SINGAPORE (Reuters) - Arianespace expects its satellite launches in 2018 to fall short of a record target, hobbled partly by a data glitch that sent a rocket off course earlier this year, the chief executive of the European company told Reuters on Wednesday.
The firm’s plans for record 14 launches suffered a setback when its Ariane 5 rocket deposited two satellites in the wrong orbit in January after being fed with incorrect data and an issue with satellite availability postponed a May takeoff.
Arianespace, majority-owned by a joint venture of Airbus and Safran, has so far conducted only three launches, but expects a busier second half, CEO Stephane Israel said. He now expects around 11 satellite launches for the year.
There might be a similar number of launches in 2019, but it is too early to give a definitive forecast, Israel said, adding the company was now focusing on gaining customers for the lower cost Ariane 6 rocket due to debut in 2020.
Arianespace is facing increased competition for the launch of commercial satellites with the emergence of rivals like tech billionaire Elon Musk’s SpaceX and China Great Wall Industry Corp, which has put it under pressure to provide reliable launches at competitive rates.
SpaceX has already completed 11 launches so far this year, almost 4 times more than Arianespace.

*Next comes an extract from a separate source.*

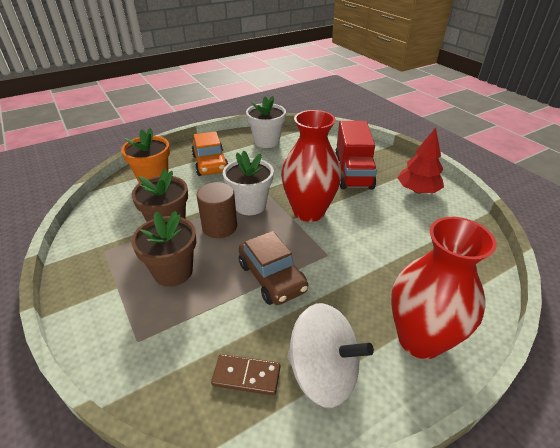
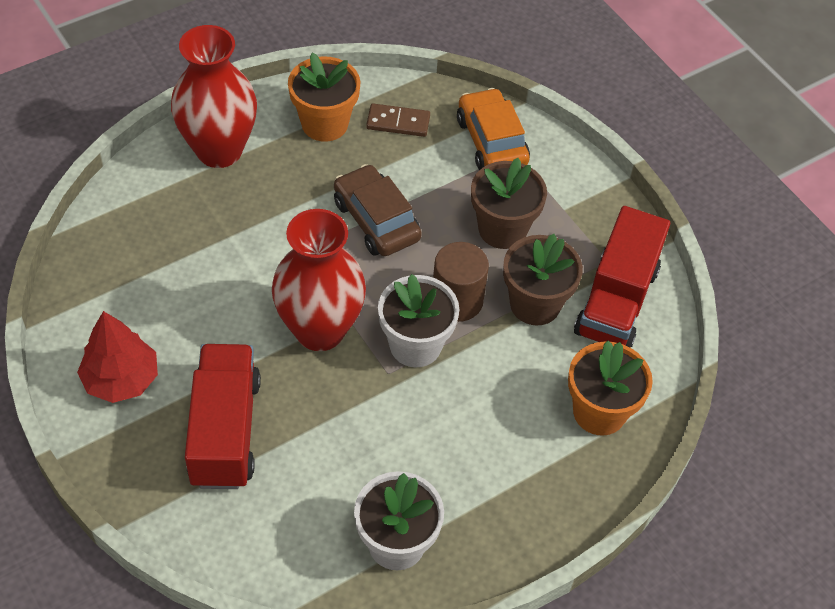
camera: 175 degrees right, 15 degrees up
(112, 227) = (616, 301): none -> red truck
(210, 164) = (505, 459): orange car -> orange car (491, 141)
(323, 373) = (324, 124): white spinning top -> orange flower pot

The European satellite launch firm is betting on the Ariane 6 project to deliver the “best mix between reliability, availability and competitiveness”, Israel said.
ARIANE 6 PLANS
Arianespace expects the cost of launching the Ariane 6 will fall by 40 percent versus the Ariane 5 through design changes and higher volume production, bringing its prices in line with SpaceX, Israel said on the sidelines of a telecommunications trade show in Singapore.
The company has signed up three European-government linked launches for Ariane 6 and is hoping for four more to follow soon, along with the first commercial contract, he said.
Arianespace, which also launches the smaller Soyuz and Vega rockets, plans to launch 11-12 Ariane 6s from its facilities in French Guiana a year.
It currently launches 5-6 Ariane 5s annually.
Arianespace conducts launches for the European Space Agency as well as for private groups including telecom service providers such as Britain’s Avanti Communications Group PLC and Japan’s SKY Perfect JSAT Holdings Inc.
The European Commission this month said it planned to increase its budget for space programs to 16 billion euros ($18.74 billion) between 2021 and 2027, aiming to consolidate the bloc’s role as a “space power”.